I was privileged to coach at FVHS for five years. Although I made more in pure dollars there, because of working summer camps and the weight room during the spring, I still only made about $1.85 an hour. However, the knowledge I gained there and the insight as to what it took to be a successful coach competing against some of the best programs in the country was priceless. I can never repay those coaches for taking me under their wing and coaching me up.

All of the above was to paint a picture of my background and where I’m coming from for this next part. Since leaving Fountain Valley, I’ve not been able to coach at the high school level due to my work schedule. I’ve always said that I’d coach high school ball again in a minute if a team would practice at night! So since then, I’ve coached mostly at the men’s semi-pro level and at the women’s level. Obviously, there’s no pay at those levels. Then again, I’m not spending 48 hours a week on it either.

Here’s the thing – last week, we lost two coaches. Experienced ones, ones that coached (or coach) at the varsity level. The reasons they left, to me, were asinine. One left because the head coach asked him to be on time to practice. The other left because he didn’t want to do a walk-through when we found ourselves with some extra time on our hands. Both these guys are friends – one I worked for before and hope to work with again – but they were dead wrong in my book.

If you’re going to demand things from your players – and this goes for the men’s or women’s side – such as punctuality, discipline and sacrifice, then you need to set the example. The players need to see ALL the coaches there on time, not just the head coach. I normally try to show up 30 minutes before the start of practice, so I can say hi to my players, answer questions and even have a short position meeting if it is necessary. Trust me, the players lose respect for coaches who wander in late. And it’s funny, because one of those coaches, who didn’t want to show up on time, used to berate male players who were late to his practice if they weren’t running to get there on time. If they were walking while late, he lit into them.

I really think it is a men’s game syndrome, this showing up when you want. My first head coaching experience was with a San Diego all star team. We were going to play a team of LA all stars. We had three practices to get everything done. So I put together the practice plans, assigned responsibilities to the coaches and showed up for our first practice 30 minutes before the start time. At the start time, I had 6 players there out of 40. Two of my other 6 coaches were there. It was extremely frustrating.

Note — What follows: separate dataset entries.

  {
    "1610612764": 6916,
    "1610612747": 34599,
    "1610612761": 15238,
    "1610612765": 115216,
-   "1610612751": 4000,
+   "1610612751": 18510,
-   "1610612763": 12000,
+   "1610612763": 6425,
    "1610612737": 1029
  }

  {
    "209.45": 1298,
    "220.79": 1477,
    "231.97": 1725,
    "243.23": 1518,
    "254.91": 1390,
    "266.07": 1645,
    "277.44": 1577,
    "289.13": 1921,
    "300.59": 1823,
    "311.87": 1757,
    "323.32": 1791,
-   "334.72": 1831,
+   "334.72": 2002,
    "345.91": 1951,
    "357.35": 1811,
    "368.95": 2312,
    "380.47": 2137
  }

The following year, I took over as the HC for the National City Bears. My thing was that we were going to start practice a half hour later than the previous season, because almost everyone came late to every practice. So I thought we’d shorten practice by 30 minutes by pushing it back, and make up the time through efficiency on the field. Didn’t work. Only one other coach would show up early. The others would show up right at the start of practice, or 20-30 minutes late. The players continued to show up late. I don’t know what would have happened if the entire staff was on time – maybe the players would have gotten the hint. But that lack of commitment really soured me on the men’s side of things.

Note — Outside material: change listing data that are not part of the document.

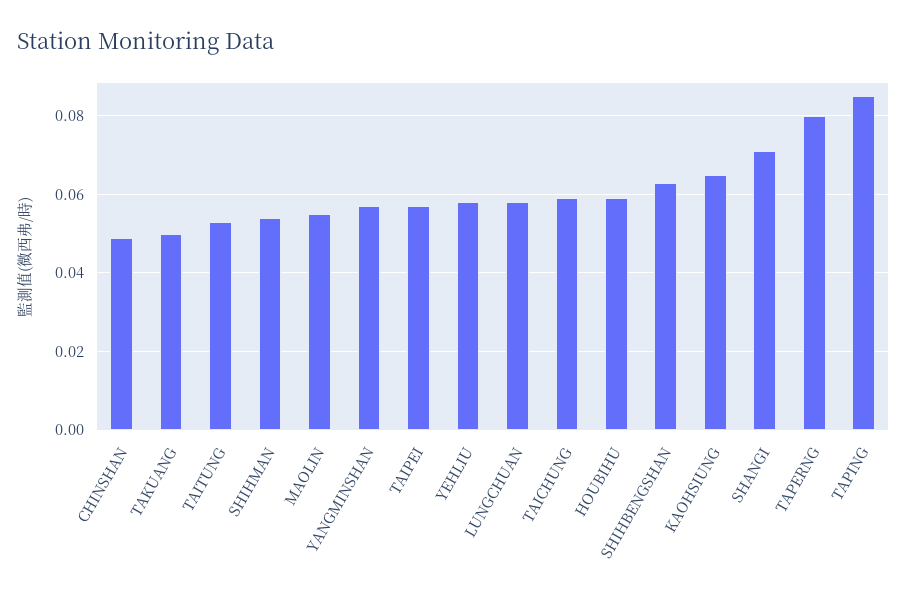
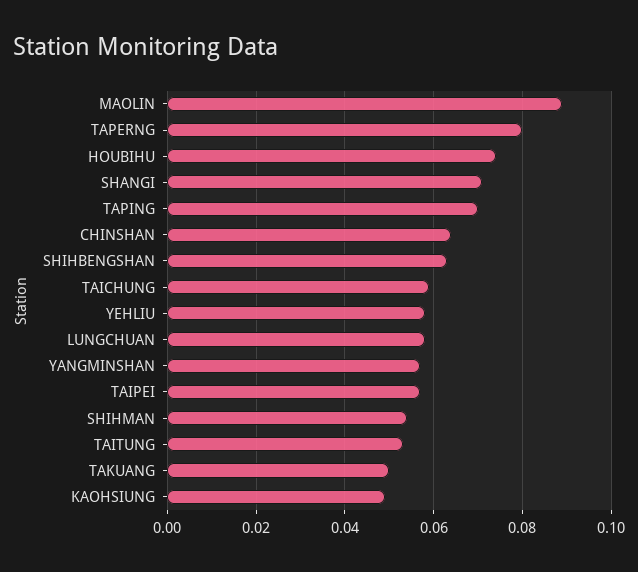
  {
-   "CHINSHAN": 0.05,
+   "CHINSHAN": 0.065,
    "TAKUANG": 0.05,
    "TAITUNG": 0.055,
    "SHIHMAN": 0.055,
-   "MAOLIN": 0.055,
+   "MAOLIN": 0.09,
    "YANGMINSHAN": 0.055,
    "TAIPEI": 0.055,
    "YEHLIU": 0.06,
    "LUNGCHUAN": 0.06,
    "TAICHUNG": 0.06,
-   "HOUBIHU": 0.06,
+   "HOUBIHU": 0.075,
    "SHIHBENGSHAN": 0.065,
-   "KAOHSIUNG": 0.065,
+   "KAOHSIUNG": 0.05,
    "SHANGI": 0.07,
    "TAPERNG": 0.08,
-   "TAPING": 0.085
+   "TAPING": 0.07
  }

Fortunately with the Surge, we’ve established a culture of punctuality. It has also manifested itself onto our results – 32-3 over the last three seasons. The coaches have all (the ones that are left) bought in. The moral of the story? If you want to perform at a national championship level, there are sacrifices  you may need to make in terms of your time. It doesn’t matter whether or not you’re a volunteer – heck, the players are *paying* to play! Don’t be a hypocrite – practice what you preach. It’s not about whether you’re getting paid or not, it’s about whether or not you’re among the best in the country at the end of the season.

Coaching football is demanding if you do it right, without trying to take shortcuts. Those demands are worth it in the long run, and the title of “coach” will be well deserved and is an honor in itself. Live up to that honor.